| 取り組み方 |
本文で、からんころんという音のほうへ駆け出した語り手がそこで見たのは誰か。

| 本文 |
***

Let's get a 下駄

小児科の試験がわずかに6割に届いていない私はそれはもう必死になって下駄を探したのでございます。


あのー、このあたりに誰にでも下駄を授けてくださるという噂の大変ありがたいおひとがいはると小耳にはさんだんやが、いったいどこにいはるんでしょうか?
わたし、それがないと試験落ちてしまいますねん。
わたし、下駄がほしいねん。
わたし、下駄ないと、もうあかんねん。
だれか下駄ゆずってくれはらしまへんやろか。


すると通りの向こうの方から、石畳を打つ微かな乾いた音が聞こえてきました。
からん、ころん、からんころんから。
間違いない下駄や。
わたしは霧の中を無我夢中で駆け出しました。
下駄や、下駄くれ、下駄がほしい。


からんころんからんころんからんころん


するとそこにいたのはゲゲゲの鬼太郎でした。
というよりも鬼太郎の格好をしたウエンツでした。
ウエンツは言いました。

***

| 記録 |
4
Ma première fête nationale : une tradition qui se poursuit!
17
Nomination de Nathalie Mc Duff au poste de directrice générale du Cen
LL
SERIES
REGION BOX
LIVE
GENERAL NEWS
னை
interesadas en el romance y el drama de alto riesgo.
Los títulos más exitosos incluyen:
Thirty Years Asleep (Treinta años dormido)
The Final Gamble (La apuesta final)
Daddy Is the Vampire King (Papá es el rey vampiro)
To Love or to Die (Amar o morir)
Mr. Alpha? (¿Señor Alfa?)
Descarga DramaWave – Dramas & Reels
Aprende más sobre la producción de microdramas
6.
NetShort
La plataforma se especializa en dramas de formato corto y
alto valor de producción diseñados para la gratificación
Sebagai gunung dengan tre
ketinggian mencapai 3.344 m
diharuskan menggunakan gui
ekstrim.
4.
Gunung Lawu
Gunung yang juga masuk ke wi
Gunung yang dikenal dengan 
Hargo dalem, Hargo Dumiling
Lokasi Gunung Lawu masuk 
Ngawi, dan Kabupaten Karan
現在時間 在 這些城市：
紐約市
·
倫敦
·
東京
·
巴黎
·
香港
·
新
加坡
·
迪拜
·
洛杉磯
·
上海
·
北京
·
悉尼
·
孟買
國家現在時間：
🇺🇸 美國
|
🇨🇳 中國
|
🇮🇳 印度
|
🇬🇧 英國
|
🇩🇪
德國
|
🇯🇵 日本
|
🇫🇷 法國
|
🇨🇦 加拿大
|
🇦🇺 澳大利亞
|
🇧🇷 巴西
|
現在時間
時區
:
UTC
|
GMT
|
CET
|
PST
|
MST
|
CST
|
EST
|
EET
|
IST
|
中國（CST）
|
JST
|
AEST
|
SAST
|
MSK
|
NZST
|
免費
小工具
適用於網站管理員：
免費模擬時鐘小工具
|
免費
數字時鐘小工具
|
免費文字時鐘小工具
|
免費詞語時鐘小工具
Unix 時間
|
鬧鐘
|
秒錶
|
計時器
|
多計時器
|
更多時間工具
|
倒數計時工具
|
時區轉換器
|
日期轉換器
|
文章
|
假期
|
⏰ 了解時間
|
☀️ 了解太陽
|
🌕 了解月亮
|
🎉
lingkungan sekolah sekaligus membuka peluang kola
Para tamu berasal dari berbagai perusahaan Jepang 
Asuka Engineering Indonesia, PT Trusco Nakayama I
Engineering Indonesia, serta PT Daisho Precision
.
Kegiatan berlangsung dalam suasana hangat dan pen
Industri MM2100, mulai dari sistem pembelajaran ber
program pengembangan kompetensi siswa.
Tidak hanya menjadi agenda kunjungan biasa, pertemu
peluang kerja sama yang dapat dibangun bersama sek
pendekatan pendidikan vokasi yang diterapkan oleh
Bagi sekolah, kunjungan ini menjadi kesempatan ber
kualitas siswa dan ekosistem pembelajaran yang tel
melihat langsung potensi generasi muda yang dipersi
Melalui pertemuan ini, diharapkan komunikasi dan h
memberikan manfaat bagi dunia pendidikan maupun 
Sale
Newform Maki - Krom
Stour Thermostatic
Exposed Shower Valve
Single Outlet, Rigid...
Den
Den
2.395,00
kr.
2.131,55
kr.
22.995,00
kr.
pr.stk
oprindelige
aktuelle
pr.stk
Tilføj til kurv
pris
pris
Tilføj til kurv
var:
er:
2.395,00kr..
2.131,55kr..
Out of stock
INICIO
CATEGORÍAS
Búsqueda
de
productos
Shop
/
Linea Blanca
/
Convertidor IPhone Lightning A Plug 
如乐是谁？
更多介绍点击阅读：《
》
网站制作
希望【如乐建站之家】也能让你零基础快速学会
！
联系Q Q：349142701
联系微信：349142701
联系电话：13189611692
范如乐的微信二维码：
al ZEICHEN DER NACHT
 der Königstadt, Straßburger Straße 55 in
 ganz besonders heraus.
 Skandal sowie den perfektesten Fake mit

***

| 解答例 |
ゲゲゲの鬼太郎の格好をしたウエンツ。